═════ Texte à lire ═════
Jusqu’à ce que la résurrection annonce une nouvelle ère radieuse.

C’est gentil, mais en fait non, ça va pas le faire

Posted 02 mai 2011 — by Alexandre Silenus
Category Ouais, mec, Ras le cul, Tranche de vit

On a tous connu ça.

Des sollicitations assez directes. Des dragues honteusement rentre-dedans. Des suggestions. Des tentatives d’approche même pas dissimulées. Et vas-y que je me penche, que je cherche le contact physique, que je te jette mon regard en biais qui d’habitude le fait trop bien, que je colle des allusions graveleuses, que je fais des propositions avec l’air de faire passer ça pour de la blague. Et parfois, tu as aussi des potes qui t’annoncent que t’as tapé dans l’œil de la p’tite nouvelle, de la voisine, d’une nana à trois mètres de toi en terrasse, d’une copine que tu connais depuis hyper longtemps déjà, d’une ex, de la cousine du pote.

Et toi, ben… tu t’en fous.

C’est vrai, tu rayonnes. Tu dois irradier, même. C’est pas le réacteur 4 mais au moins la banlieue de Fukushima. T’es plutôt bien. Non, en fait t’es très bien. T’as déjà quelqu’un. D’ailleurs c’est statistique. C’est quand t’es déjà pris que tu plais le plus. Parce que quand t’es solo et que tu voudrais, c’est le néant. Cherche pas, c’est comme ça. Ça doit être une loi de Murphy. Dans les périodes de désert affectif et sexuel, elles doivent le sentir, que t’es à l’affût. Ça doit puer la testostérone du chasseur à des kilomètres. Tu dois avoir la bave aux lèvres et l’entrejambe vaguement ouvert pour indiquer que le chargeur est dispo pour l’iPhone. T’as même sûrement un truc vitreux dans le regard qui reflète les catégories Youporn.
═════ Enregistrements ═════
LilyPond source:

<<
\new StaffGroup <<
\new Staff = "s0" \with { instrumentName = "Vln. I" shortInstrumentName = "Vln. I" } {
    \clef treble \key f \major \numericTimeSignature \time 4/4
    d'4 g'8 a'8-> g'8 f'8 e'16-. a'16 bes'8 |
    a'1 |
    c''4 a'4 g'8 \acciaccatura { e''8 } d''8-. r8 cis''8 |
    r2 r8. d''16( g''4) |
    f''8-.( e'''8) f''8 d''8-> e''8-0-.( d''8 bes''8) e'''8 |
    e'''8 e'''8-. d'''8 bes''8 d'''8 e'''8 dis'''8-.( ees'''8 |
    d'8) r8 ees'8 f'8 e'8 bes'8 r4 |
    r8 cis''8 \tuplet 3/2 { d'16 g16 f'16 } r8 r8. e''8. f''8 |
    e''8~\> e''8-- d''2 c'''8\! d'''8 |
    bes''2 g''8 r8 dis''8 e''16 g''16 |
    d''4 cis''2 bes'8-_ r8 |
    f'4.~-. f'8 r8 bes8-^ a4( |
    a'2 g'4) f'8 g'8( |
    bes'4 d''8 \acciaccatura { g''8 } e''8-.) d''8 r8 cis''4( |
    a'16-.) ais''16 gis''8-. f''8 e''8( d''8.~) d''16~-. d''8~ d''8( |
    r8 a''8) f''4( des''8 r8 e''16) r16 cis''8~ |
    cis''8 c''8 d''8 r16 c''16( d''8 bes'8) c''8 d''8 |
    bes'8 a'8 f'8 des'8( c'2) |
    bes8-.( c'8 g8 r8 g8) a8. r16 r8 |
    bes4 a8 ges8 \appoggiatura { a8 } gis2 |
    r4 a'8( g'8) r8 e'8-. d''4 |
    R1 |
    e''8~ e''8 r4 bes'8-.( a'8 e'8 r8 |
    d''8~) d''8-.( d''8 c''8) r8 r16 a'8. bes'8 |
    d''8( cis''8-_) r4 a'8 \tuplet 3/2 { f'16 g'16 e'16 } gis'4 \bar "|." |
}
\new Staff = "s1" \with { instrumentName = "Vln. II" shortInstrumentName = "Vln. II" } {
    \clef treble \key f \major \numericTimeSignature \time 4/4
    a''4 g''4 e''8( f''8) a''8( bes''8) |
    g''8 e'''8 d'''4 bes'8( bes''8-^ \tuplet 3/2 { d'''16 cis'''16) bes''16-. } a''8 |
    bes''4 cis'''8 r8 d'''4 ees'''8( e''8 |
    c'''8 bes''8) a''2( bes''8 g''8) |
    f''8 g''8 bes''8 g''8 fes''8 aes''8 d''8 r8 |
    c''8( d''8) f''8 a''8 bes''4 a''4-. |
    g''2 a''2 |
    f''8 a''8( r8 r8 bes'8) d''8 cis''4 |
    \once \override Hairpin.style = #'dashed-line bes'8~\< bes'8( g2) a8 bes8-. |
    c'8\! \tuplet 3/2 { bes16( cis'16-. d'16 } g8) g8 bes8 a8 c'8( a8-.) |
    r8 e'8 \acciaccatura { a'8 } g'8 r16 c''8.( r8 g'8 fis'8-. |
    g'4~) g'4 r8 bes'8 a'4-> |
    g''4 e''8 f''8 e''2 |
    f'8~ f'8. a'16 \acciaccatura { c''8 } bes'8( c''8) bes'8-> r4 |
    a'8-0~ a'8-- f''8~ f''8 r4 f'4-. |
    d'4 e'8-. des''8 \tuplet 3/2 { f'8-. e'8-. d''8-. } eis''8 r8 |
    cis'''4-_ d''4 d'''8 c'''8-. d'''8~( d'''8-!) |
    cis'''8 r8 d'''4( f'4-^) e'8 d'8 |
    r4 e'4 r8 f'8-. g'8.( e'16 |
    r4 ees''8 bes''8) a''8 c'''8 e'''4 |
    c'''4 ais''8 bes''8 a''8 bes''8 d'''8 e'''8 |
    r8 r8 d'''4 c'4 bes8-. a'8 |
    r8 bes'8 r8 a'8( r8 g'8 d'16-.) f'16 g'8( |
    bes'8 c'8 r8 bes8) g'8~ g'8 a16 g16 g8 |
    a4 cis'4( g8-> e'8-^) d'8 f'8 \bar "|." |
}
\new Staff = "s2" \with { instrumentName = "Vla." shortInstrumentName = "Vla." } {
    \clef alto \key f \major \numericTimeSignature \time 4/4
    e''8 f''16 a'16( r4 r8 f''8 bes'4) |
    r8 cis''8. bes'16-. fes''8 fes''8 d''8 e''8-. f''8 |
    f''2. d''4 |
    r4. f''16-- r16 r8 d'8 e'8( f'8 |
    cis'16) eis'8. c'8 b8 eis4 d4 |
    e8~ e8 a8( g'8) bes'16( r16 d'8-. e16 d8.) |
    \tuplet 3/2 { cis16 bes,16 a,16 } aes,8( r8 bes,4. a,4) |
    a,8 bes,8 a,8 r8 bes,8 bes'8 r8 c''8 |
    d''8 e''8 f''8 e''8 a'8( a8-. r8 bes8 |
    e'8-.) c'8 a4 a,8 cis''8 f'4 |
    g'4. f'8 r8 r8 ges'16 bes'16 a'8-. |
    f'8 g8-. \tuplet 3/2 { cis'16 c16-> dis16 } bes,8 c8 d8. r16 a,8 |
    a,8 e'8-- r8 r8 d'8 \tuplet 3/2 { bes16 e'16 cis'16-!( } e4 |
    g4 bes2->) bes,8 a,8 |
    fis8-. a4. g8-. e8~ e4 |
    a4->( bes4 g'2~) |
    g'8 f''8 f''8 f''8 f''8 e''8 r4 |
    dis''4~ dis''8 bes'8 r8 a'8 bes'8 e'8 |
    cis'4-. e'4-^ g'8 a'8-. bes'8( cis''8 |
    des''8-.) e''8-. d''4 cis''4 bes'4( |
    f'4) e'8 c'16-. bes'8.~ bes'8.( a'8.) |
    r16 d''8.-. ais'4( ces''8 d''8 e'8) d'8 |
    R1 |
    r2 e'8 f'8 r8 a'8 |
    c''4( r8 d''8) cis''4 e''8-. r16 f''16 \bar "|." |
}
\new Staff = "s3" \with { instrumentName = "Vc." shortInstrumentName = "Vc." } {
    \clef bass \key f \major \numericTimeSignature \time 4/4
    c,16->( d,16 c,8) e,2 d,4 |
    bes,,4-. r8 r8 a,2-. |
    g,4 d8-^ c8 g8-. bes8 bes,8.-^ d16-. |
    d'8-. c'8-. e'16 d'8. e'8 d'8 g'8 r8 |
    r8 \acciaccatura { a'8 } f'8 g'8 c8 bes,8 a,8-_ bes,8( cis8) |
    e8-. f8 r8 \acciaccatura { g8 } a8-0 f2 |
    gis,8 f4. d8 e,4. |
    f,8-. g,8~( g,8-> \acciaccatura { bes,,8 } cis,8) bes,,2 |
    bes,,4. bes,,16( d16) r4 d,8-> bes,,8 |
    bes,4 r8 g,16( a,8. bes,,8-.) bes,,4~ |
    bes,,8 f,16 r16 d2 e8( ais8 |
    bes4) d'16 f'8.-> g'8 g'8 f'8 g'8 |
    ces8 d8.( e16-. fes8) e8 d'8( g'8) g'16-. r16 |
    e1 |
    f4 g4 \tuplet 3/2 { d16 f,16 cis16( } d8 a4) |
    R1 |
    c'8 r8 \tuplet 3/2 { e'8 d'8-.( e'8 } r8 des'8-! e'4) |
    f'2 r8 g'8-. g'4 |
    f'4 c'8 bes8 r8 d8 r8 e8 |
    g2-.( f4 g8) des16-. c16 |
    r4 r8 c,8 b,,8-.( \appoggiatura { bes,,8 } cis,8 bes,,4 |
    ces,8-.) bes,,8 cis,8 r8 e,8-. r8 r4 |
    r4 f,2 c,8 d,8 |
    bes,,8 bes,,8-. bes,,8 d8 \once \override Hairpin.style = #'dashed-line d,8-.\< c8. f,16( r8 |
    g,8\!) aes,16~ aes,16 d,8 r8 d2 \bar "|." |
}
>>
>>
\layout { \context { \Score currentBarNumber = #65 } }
═════
**Exercices**
**1.** Reformulez sous forme de liste plus courte le paragraphe du texte qui commence par « Des sollicitations assez directes », en conservant ses faits principaux.
**2.** Recopiez sans rien changer la partie du texte qui s'ouvre sur les mots « Posted 02 mai » et se ferme sur « tu t’en fous. ».
**3.** Relevez dans le texte toutes les personnes dont, d'après les potes, on aurait tapé dans l'œil.
Appuyez-vous uniquement sur le texte.

**Réponses par exercice**
**1.**
- Sollicitations directes, drague rentre-dedans, suggestions et tentatives d'approche non dissimulées.
- Gestes d'approche : se pencher, chercher le contact physique, jeter un regard en biais, glisser des allusions graveleuses, faire des propositions en les faisant passer pour de la blague.
- Parfois, des potes annoncent qu'on a tapé dans l'œil de quelqu'un : la p'tite nouvelle, la voisine, une nana en terrasse, une copine de longue date, une ex, la cousine d'un pote.

**2.**
Posted 02 mai 2011 — by Alexandre Silenus
Category Ouais, mec, Ras le cul, Tranche de vit

On a tous connu ça.

Des sollicitations assez directes. Des dragues honteusement rentre-dedans. Des suggestions. Des tentatives d’approche même pas dissimulées. Et vas-y que je me penche, que je cherche le contact physique, que je te jette mon regard en biais qui d’habitude le fait trop bien, que je colle des allusions graveleuses, que je fais des propositions avec l’air de faire passer ça pour de la blague. Et parfois, tu as aussi des potes qui t’annoncent que t’as tapé dans l’œil de la p’tite nouvelle, de la voisine, d’une nana à trois mètres de toi en terrasse, d’une copine que tu connais depuis hyper longtemps déjà, d’une ex, de la cousine du pote.

Et toi, ben… tu t’en fous.

**3.**
- la p'tite nouvelle
- la voisine
- une nana à trois mètres de toi en terrasse
- une copine que tu connais depuis hyper longtemps déjà
- une ex
- la cousine du pote